Women’s blood vessels AGE faster than men’s which increases their risk of heart diseases at a younger age, study claims
- Women aged 30 with high blood pressure ‘more likely to have heart disease’
- This is because their blood vessels and arteries are less efficient at that age
- Authors of study say finding may reshape way doctors assess heart disease
Women’s blood vessels age faster than men’s and it puts them at risk of heart disease, according to a study.
Cardiologists at a heart institute in Los Angeles tracked 30,000 adults for almost four decades.
Results showed blood vessels in women – from major arteries to tiny capillaries – physically deteriorate and become less efficient at a faster rate than in men.
And blood pressure gets worse at a younger age than it does in men, who see a more sustained increase over time.
This means a 30-year-old woman with high blood pressure is more susceptible to heart disease than a man of the same age, the scientists said.
The experts say the findings challenge the long-held belief that heart diseases in women ‘lag behind men by 10 to 20 years’.
Women are at a higher risk of heart disease compared to men because their arteries age faster, research suggests (stock image)
Previous studies have shown men are more prone to hypertension – the medical name for high blood pressure – than women, especially below the age of 50.
Whereas after the age of 50, women were thought to be at a higher risk because of hormone changes triggered by the menopause.
These changes lead to weight gain and make blood pressure more sensitive to salt –two things which make it harder for blood to circulate.
High blood pressure forces the heart to work harder to pump blood around the body and, left untreated, it scars and damages arteries.
But the latest study, by the Smidt Heart Institute in Los Angeles, flies in the face of the medical consensus around heart health.
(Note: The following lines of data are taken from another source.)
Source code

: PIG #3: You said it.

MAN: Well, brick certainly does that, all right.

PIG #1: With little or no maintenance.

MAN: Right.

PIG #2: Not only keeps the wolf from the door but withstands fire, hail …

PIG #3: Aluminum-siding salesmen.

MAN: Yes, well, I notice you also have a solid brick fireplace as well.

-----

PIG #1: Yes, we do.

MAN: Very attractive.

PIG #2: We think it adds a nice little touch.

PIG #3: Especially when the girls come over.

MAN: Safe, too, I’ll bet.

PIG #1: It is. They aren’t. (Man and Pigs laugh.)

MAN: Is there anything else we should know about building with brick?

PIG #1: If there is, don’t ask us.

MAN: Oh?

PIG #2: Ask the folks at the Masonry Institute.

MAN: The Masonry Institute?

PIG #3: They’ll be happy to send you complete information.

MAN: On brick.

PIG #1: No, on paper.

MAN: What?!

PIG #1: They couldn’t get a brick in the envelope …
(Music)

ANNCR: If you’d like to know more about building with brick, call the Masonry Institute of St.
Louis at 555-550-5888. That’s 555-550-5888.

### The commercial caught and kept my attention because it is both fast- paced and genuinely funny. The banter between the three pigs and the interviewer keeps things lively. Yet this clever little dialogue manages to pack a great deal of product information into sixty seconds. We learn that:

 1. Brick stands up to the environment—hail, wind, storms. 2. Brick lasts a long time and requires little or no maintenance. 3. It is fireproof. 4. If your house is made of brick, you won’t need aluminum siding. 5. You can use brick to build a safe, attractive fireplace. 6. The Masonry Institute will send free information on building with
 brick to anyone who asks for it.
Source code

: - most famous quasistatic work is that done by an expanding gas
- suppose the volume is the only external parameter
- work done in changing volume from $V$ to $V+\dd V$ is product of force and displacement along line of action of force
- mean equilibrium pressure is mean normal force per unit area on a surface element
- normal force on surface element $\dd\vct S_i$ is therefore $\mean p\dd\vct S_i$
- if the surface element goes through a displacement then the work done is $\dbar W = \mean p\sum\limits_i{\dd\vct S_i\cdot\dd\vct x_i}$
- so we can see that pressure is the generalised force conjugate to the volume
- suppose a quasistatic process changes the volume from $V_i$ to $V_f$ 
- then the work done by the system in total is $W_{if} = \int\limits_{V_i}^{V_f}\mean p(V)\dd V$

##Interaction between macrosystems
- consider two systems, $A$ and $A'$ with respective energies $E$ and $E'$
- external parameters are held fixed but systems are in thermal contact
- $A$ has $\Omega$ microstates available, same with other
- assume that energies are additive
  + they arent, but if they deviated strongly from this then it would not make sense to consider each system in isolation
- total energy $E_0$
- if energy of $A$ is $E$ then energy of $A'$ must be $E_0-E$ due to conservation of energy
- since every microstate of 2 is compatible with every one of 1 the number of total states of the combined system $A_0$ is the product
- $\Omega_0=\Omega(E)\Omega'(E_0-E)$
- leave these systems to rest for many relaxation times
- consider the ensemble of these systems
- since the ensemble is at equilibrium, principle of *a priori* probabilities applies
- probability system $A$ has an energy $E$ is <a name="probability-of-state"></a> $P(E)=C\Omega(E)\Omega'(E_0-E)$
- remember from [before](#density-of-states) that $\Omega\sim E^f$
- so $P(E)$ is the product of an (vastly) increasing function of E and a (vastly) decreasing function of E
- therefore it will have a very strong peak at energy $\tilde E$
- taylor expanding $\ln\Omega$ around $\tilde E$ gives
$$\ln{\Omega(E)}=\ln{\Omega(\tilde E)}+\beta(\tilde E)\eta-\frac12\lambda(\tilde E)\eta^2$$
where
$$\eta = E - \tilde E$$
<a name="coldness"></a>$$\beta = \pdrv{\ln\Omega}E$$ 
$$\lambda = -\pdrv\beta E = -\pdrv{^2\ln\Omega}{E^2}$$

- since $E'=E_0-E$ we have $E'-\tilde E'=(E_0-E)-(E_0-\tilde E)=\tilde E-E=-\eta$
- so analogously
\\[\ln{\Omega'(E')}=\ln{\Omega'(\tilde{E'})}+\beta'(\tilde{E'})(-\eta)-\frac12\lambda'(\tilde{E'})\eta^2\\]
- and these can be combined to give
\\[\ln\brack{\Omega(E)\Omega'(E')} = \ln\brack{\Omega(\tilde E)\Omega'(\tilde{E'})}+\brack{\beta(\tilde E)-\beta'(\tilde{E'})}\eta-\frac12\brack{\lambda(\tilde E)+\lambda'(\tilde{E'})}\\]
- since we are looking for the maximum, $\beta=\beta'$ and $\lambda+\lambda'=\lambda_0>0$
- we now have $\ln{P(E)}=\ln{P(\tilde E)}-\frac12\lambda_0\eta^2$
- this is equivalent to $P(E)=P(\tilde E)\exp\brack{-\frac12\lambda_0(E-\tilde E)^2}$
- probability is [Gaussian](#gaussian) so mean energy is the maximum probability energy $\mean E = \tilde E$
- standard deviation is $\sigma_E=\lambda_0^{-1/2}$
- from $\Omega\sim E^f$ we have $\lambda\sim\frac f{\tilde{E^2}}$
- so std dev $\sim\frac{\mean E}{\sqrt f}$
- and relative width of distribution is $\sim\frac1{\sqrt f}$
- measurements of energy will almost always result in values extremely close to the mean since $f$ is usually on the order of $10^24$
It showed rates of accelerating blood pressure elevation started earlier in women than men.
Researchers looked at nearly 145,000 blood pressure measurements from 32,833 study participants to come to the conclusion.
Participants were aged from five to 98 years old and measurements were taken over a 43-year period.
Instead of comparing the results between sexes, the researchers compared women to women and men to men.
This allowed the team to discover that women’s heart function begins to deteriorate more quickly than men’s – it started at around the age of 30.
Lead study author Susan Cheng said: ‘Many of us in medicine have long believed that women simply “catch up” to men in terms of their cardiovascular risk [through the menopause].
‘Our research not only confirms that women have different biology and physiology than their male counterparts, but also illustrates why it is that women may be more susceptible to developing certain types of cardiovascular disease and at different points in life.
‘Our data showed rates of accelerating blood pressure elevation were significantly higher in women than men, starting earlier in life.’
Christine Albert, study co-author, said the research should help guide clinicians and researchers to think differently when it comes to treating and studying women.
The findings are published in the journal JAMA Cardiology.
Around 32 per cent of adults in the US, and one in four in the UK, have high blood pressure.
Millions go years without being diagnosed, and for millions they die of heart disease or stroke before that diagnosis ever comes.